* **SELECTED TEXT**:
AR

CMPSC 311 - Arrays and Pointers Vocabulary

Pointers

  • type *name; // declare a pointer
  • type *name = address; // declare + initialize a pointer
  • A pointer is a variable that contains a memory address.
  • Source of confusion: *p vs p – the pointer variable is just p, without *.
int main(void) {
    int x = 42;
    int *p;  // int* p; also works
    p = &x;  // p now stores the address of x
    printf("x is %d\n", x);
    printf("&x is %p\n", &x);
    printf("p is %p\n", p);
    return 0;
}

Stylistic Choice

  • C provides flexibility in declaring pointers.
  • One way can lead to visual confusion when declaring multiple pointers on a single line.
  • The other way is often preferred.
int* p1;
int *p2; // preferred

int* p1, p2;  // bug?; equivalent to int *p1; int p2;

int* p1, * p2; // correct or int *p1, *p2;  // correct, preferred (generally)

* **AVAILABLE DATA**:
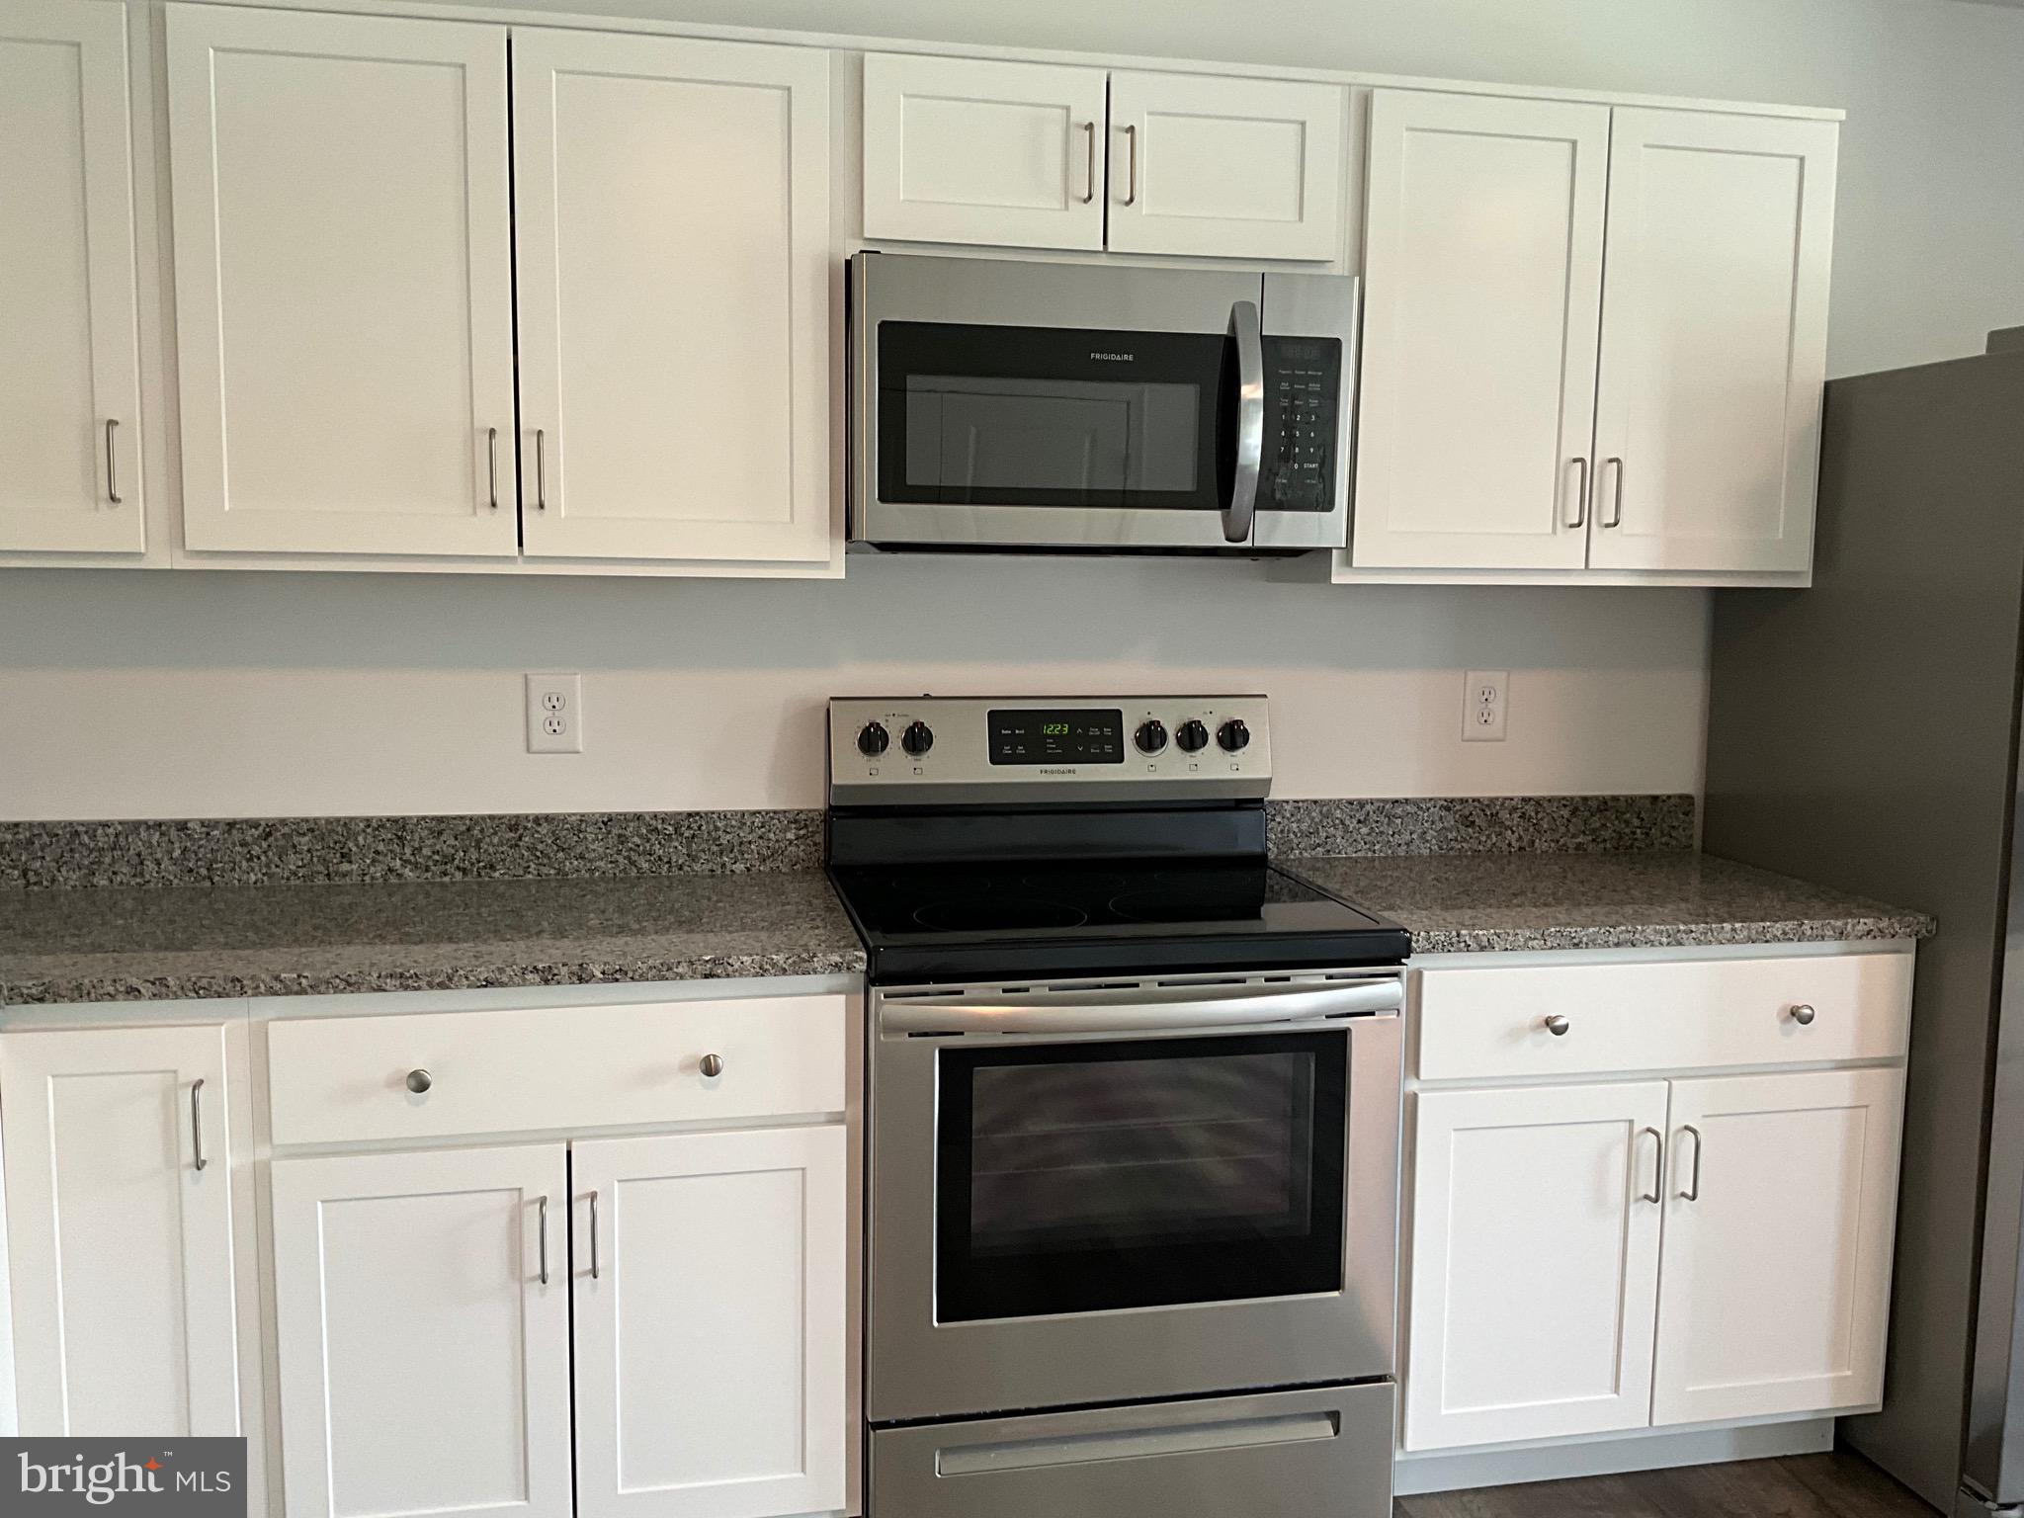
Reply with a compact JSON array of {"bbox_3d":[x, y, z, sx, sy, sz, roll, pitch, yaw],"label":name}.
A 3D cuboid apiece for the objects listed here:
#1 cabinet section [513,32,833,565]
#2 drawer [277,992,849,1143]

* **YOUR TASKS**:
1. Rename "memory address" to "storage location" in the stretch of the pointer notes from "CMPSC 311 - Arrays" through "a memory address.", and write out that stretch with the change.
2. In the pointer notes, what does the line int* p1, p2; actually declare?
3. Resume the pointer notes after their last line.
The listing above was drawn from an unrelated source.

* **REPLIES**:
1.
CMPSC 311 - Arrays and Pointers Vocabulary

Pointers

  • type *name; // declare a pointer
  • type *name = address; // declare + initialize a pointer
  • A pointer is a variable that contains a storage location.

2. It declares p1 as a pointer to int and p2 as a plain int.

3.
Dereferencing Pointers

  • Dereference: access the memory referred to by a pointer.
  • *pointer // dereference a pointer
  • *pointer is an alias for the variable the pointer points to.
  • *pointer = value; // dereference / assign
  • pointer-p = pointer-q; // pointer assignment
#include <stdio.h>

int main(int argc, char **argv) {
    int x = 42;
    int *p;  // p is a pointer to an integer
    p = &x;  // p now stores the address of x
    printf("x is %d\n", x);
    *p = 99;
    printf("x is %d\n", x);
    return 0;
}

Pointers as Function Arguments

  • Pointers allow C to emulate pass by reference.
  • Enables modifying out parameters and efficient passing of in parameters.
void min_max(int array[], int len, int *min, int *max) {
    // find the index of largest value and assign it to max_i
    // find the index of the smallest value and assign it to min_i
    *max = array[max_i];
    *min = array[min_i];
}

int main(void) {
    int x[100];
    int largest, smallest;
    // some code that populates the array x...
    min_max(x, 100, &smallest, &largest);
    printf(“smallest = %d, largest = %d\n”, smallest, largest);
}

Pointers as Return Values

  • It is okay to return a passed-in pointer (or dynamically allocated memory).
  • It is NOT okay to return the address of a local variable.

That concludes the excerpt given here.